Hors champ : Le cinéma canadien : entre voisin et cousin !

Le festival de Marrakech accueille cette année le cinéma canadien. Un hommage lui a été rendu dimanche. Une importante et imposante délégation (forte d’une trentaine de membres) a fait le déplacement vers la ville ocre, signifiant ainsi la pertinence de cette initiative qui augure de riches possibilités de coopération entre les deux pays en matière de cinéma.

Les deux cinématographies ne manquent pas en effet de points de similitude et affichent des ambitions identiques, notamment pour affermir un cinéma national authentique, ancré dans son environnement, dans un monde globalisé et où des cinémas dominants ont depuis longtemps balisé les pistes de fabrication et de circulation des films. Le cinéma canadien développe dans ce sens une voie d’expression originale, s’attelant sans cesse à se forger une voie originale à l’ombre de deux grandes cinématographies internationales, celle du voisin, le cinéma américain et celle du cousin, le cinéma français. Pendant longtemps, un schéma non écrit traversait le cinéma canadien avec une tendance grand public, dans la partie anglophone, et un cinéma estampillé cinéma auteur au Québec. Mais la réalité est plus complexe et on assiste à un développement d’un cinéma anglophone même dans la partie francophone et avec des modes d’expression qui tentent de concilier l’ancrage identitaire dans des formes qui empruntent aux codes forgés par Hollywood. Des cinéastes comme Michel Poulette (présente à Marrakech, Gilles Noël ou Jean-Marc Vallée…ont développé un cinéma de fiction, le polar notamment, à tendance franchement commercial tout en sauvegardant une forme de singularité que le public apprécie et plébiscite.

Le cinéma d’auteur, aussi bien pour le documentaire que pour la fiction, dans la partie anglophone et francophone, a permis cependant au cinéma canadien d’acquérir ses lettres de noblesse, avec des figures de proue (David Cronenberg, Denys Arcand, Atom Egoyan…), parvenant ainsi à marquer des points y compris dans le fief de Hollywood. Les invasions barbares avaient remporté l’Oscar du meilleur film en langue non anglaise. Une image à forte charge symbolique avait marqué le festival de Cannes en 2014 quand le jury avait décerné son Prix à Xavier Dolan, l’un des plus jeunes primés à Cannes, ex aequo avec J.-L. Godard. Une consécration pour le jeune prodige québécois…

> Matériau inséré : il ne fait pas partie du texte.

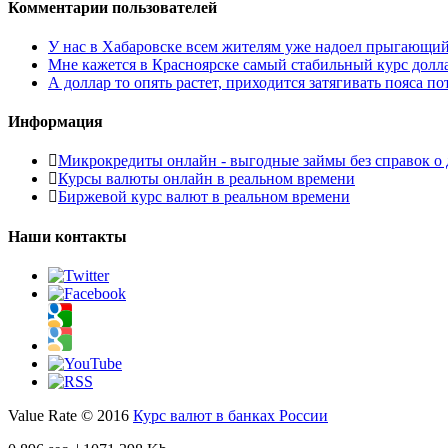
Комментарии пользователей
У нас в Хабаровске всем жителям уже надоел прыгающий то
Мне кажется в Красноярске самый стабильный курс доллара
А доллар то опять растет, приходится затягивать пояса пот
Информация
Микрокредиты онлайн - выгодные займы без справок о 
Курсы валюты онлайн в реальном времени
Биржевой курс валют в реальном времени
Наши контакты
Value Rate © 2016
Курс валют в банках России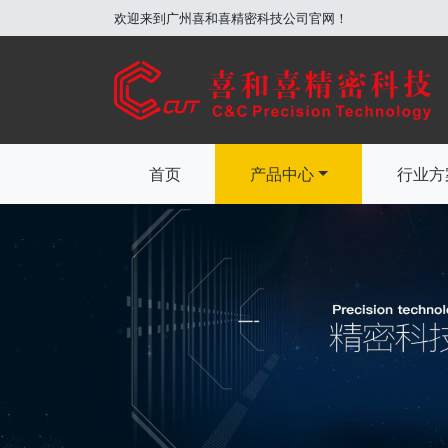
欢迎来到广州喜和喜精密科技公司官网！
首页
产品中心
行业方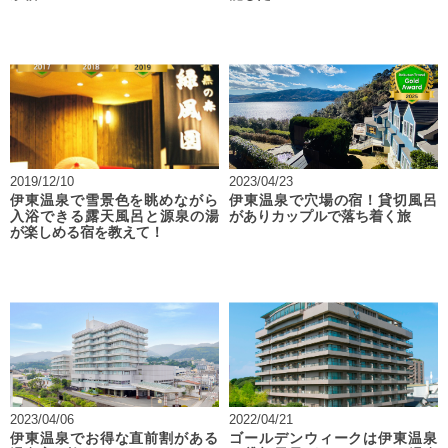
2019/12/10
2023/04/23
伊東温泉で雪景色を眺めながら
伊東温泉で穴場の宿！貸切風呂
入浴できる露天風呂と源泉の湯
がありカップルで落ち着く旅
が楽しめる宿を教えて！
2023/04/06
2022/04/21
伊東温泉でお得な直前割がある
ゴールデンウィークは伊東温泉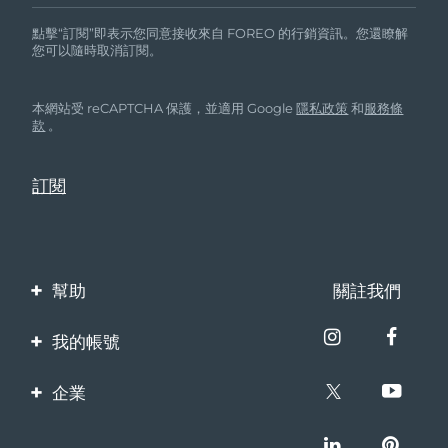
點擊“訂閱”即表示您同意接收來自 FOREO 的行銷資訊。您還瞭解
您可以隨時取消訂閱。
本網站受 reCAPTCHA 保護，並適用 Google
隱私政策
和
服務條
款
。
幫助
關註我們
聯繫我們
我的帳號
訂單與運輸
產品註冊
企業
保修與退換貨
客服支持
關於FOREO
常見問題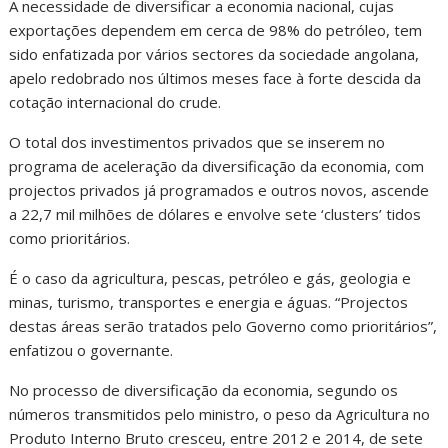
A necessidade de diversificar a economia nacional, cujas
exportações dependem em cerca de 98% do petróleo, tem
sido enfatizada por vários sectores da sociedade angolana,
apelo redobrado nos últimos meses face à forte descida da
cotação internacional do crude.
O total dos investimentos privados que se inserem no
programa de aceleração da diversificação da economia, com
projectos privados já programados e outros novos, ascende
a 22,7 mil milhões de dólares e envolve sete ‘clusters’ tidos
como prioritários.
É o caso da agricultura, pescas, petróleo e gás, geologia e
minas, turismo, transportes e energia e águas. “Projectos
destas áreas serão tratados pelo Governo como prioritários”,
enfatizou o governante.
No processo de diversificação da economia, segundo os
números transmitidos pelo ministro, o peso da Agricultura no
Produto Interno Bruto cresceu, entre 2012 e 2014, de sete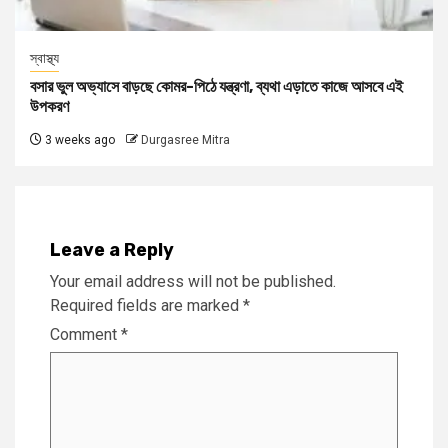
স্বাস্থ্য
বসার ভুল অভ্যাসে বাড়ছে কোমর-পিঠে যন্ত্রণা, ব্যথা এড়াতে কাজে আসবে এই
উপকরণ
3 weeks ago
Durgasree Mitra
Leave a Reply
Your email address will not be published.
Required fields are marked
*
Comment
*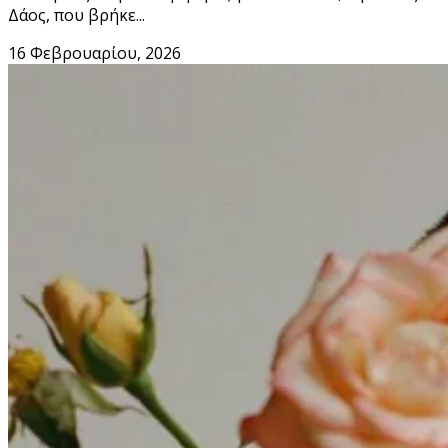
Δάος, που βρήκε...
16 Φεβρουαρίου, 2026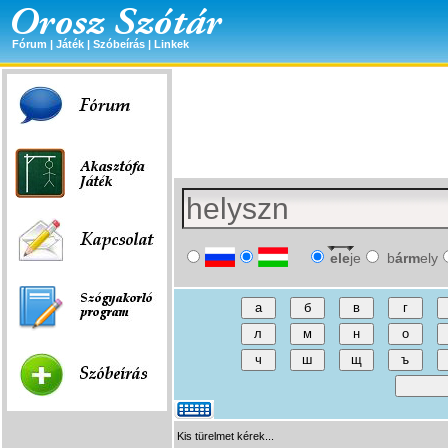
Fórum
|
Játék
|
Szóbeírás
|
Linkek
ele
je
b
árm
ely
Kis türelmet kérek...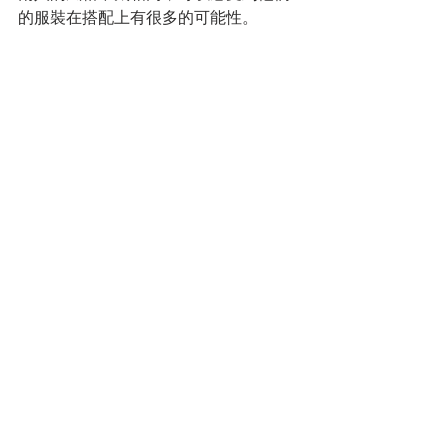
的服裝在搭配上有很多的可能性。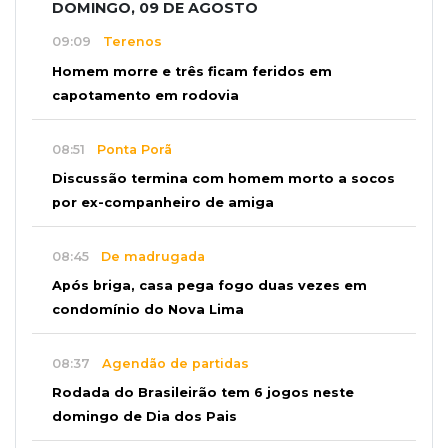
DOMINGO, 09 DE AGOSTO
09:09
Terenos
Homem morre e três ficam feridos em
capotamento em rodovia
08:51
Ponta Porã
Discussão termina com homem morto a socos
por ex-companheiro de amiga
08:45
De madrugada
Após briga, casa pega fogo duas vezes em
condomínio do Nova Lima
08:37
Agendão de partidas
Rodada do Brasileirão tem 6 jogos neste
domingo de Dia dos Pais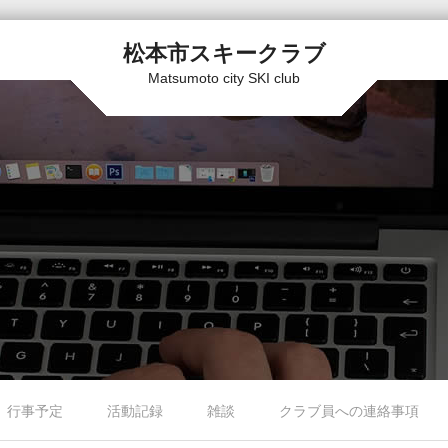
松本市スキークラブ
Matsumoto city SKI club
行事予定
活動記録
雑談
クラブ員への連絡事項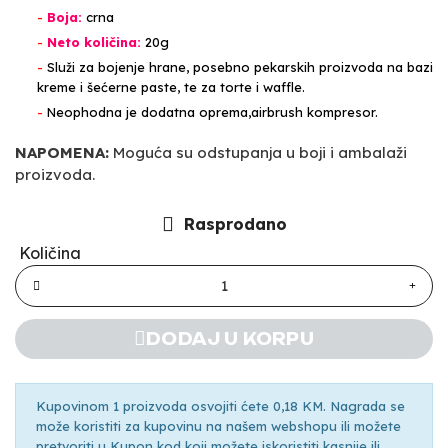
-
Boja:
crna
-
Neto količina:
20g
-
Služi za bojenje hrane, posebno pekarskih proizvoda na bazi
kreme i šećerne paste, te za torte i waffle.
-
Neophodna je dodatna oprema,airbrush kompresor.
NAPOMENA:
Moguća su odstupanja u boji i ambalaži
proizvoda.
Rasprodano
Količina
DODAJ U KORPU
Kupovinom 1 proizvoda osvojiti ćete 0,18 KM. Nagrada se
može koristiti za kupovinu na našem webshopu ili možete
pretvoriti u Kupon kod koji možete iskoristiti kasnije ili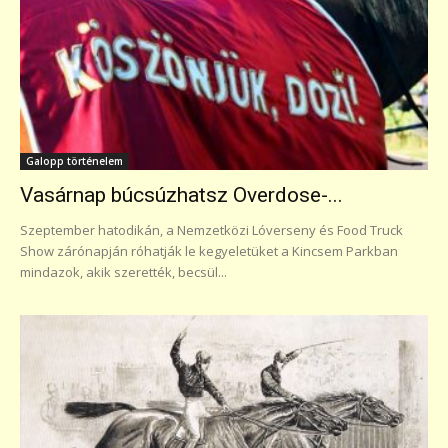
Galopp történelem
Vasárnap búcsúzhatsz Overdose-...
Szeptember hatodikán, a Nemzetközi Lóverseny és Food Truck
Show zárónapján róhatják le kegyeletüket a Kincsem Parkban
mindazok, akik szerették, becsül...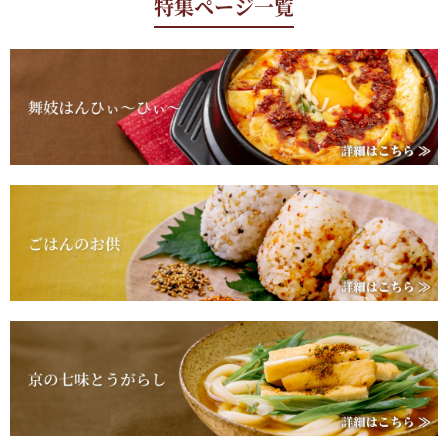
特集ページ一覧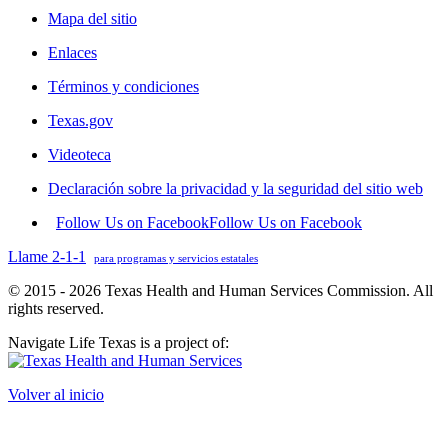
Mapa del sitio
Enlaces
Términos y condiciones
Texas.gov
Videoteca
Declaración sobre la privacidad y la seguridad del sitio web
Follow Us on Facebook
Follow Us on Facebook
Llame 2-1-1
para programas y servicios estatales
© 2015 - 2026 Texas Health and Human Services Commission. All
rights reserved.
Navigate Life Texas is a project of:
Volver al inicio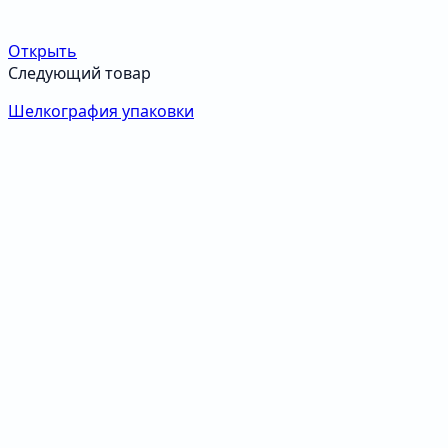
Открыть
Следующий товар
Шелкография упаковки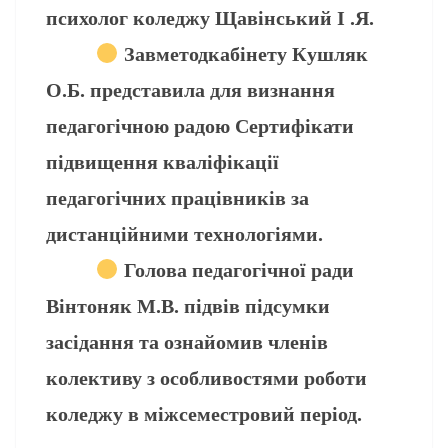
психолог коледжу Щавінський І .Я.
Завметодкабінету Кушляк
О.Б. представила для визнання
педагогічною радою Сертифікати
підвищення кваліфікації
педагогічних працівників за
дистанційними технологіями.
Голова педагогічної ради
Вінтоняк М.В. підвів підсумки
засідання та ознайомив членів
колективу з особливостями роботи
коледжу в міжсеместровий період.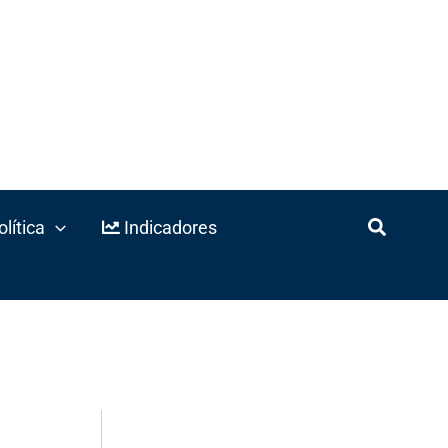
lítica
Indicadores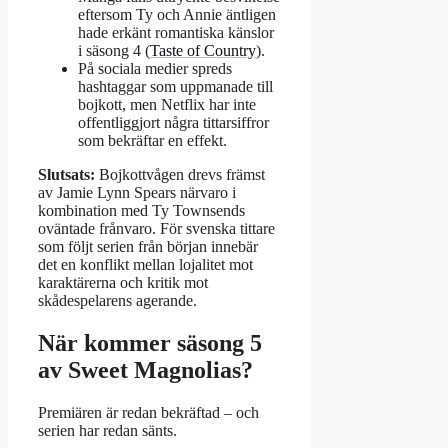
eftersom Ty och Annie äntligen
hade erkänt romantiska känslor
i säsong 4 (
Taste of Country
).
På sociala medier spreds
hashtaggar som uppmanade till
bojkott, men Netflix har inte
offentliggjort några tittarsiffror
som bekräftar en effekt.
Slutsats:
Bojkottvågen drevs främst
av Jamie Lynn Spears närvaro i
kombination med Ty Townsends
oväntade frånvaro. För svenska tittare
som följt serien från början innebär
det en konflikt mellan lojalitet mot
karaktärerna och kritik mot
skådespelarens agerande.
När kommer säsong 5
av Sweet Magnolias?
Premiären är redan bekräftad – och
serien har redan sänts.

Le cinéma Canadien dispose aujourd’hui d’une assise institutionnelle stabilisée avec des formules d’aide publique au cinéma. Toronto abrite aujourd’hui un grand festival international. Créé en 1976, le festival international de Toronto (TIFF) est devenu l’un des plus grands marchés de films dans le monde.

Aujourd’hui, la production canadienne tourne autour d’une centaine de films par an dont une bonne trentaine produits au Québec. Le Canada a conclu des accords de production avec 57 pays. La présence de professionnels de cinéma canadien à Marrakech ouvre sur de larges possibilités de coopération avec leurs homologues marocains d’autant plus qu’un certain nombre de cinéastes, de technicisions et de comédiens marocains ont fait le choix d’exercer leur métier au Canada. Le hasard a fait d’ailleurs que le festival rende hommage à un marocain du Canada, en la personne du directeur de photo, Kamal Derkaoui.

Atom Egoyan qui préside la délégation canadienne à Marrakech a prononcé un discours bilingue (français-anglais), mettant justement en exergue le pluralisme culturel du Canada que le cinéma tente d’exprimer. Un pluralisme illustré également par sa propre biographie : un arménien né en Egypte et arrivé à l’âge de trois ans au Canada. Un pays où il a développé une brillante carrière de cinéma. Installé dans la partie anglophone, à Toronto, il devient un familier des festivals internationaux, notamment Cannes. En 2002, il réalise Ararat sur le génocide arménien.

Lors de la soirée de l’hommage, le public du festival de Marrakech a pu découvrir son nouveau film Remember. Un thriller poignant, captivant et déroutant. Il a d’abord, revisité d’une manière originale, la question de la mémoire d’Auschwitz, notamment par la nature des protagonistes qu’il met au centre de son récit, des pensionnaires d’une maison de retraite. La trame narrative est construite autour de l’idée de vengeance. Deux pensionnaires décident en effet d’assassiner le nazi responsable de la mort de leur famille dans le camp de concentration. Le projet s’avère rocambolesque car le héros chargé de cette mission souffre de démence sénile. Une construction qui évite au film d’être une énième version du scénario de la chasse aux nazis et de développer un rythme soutenu aux rebondissements spectaculaires qui dévoilent que derrière le devoir de mémoire, il y a toujours des risques de dérives, de manipulation et que derrière le scénario apparent, il y a le scénario effectif de ceux qui tirent les ficelles de l’histoire.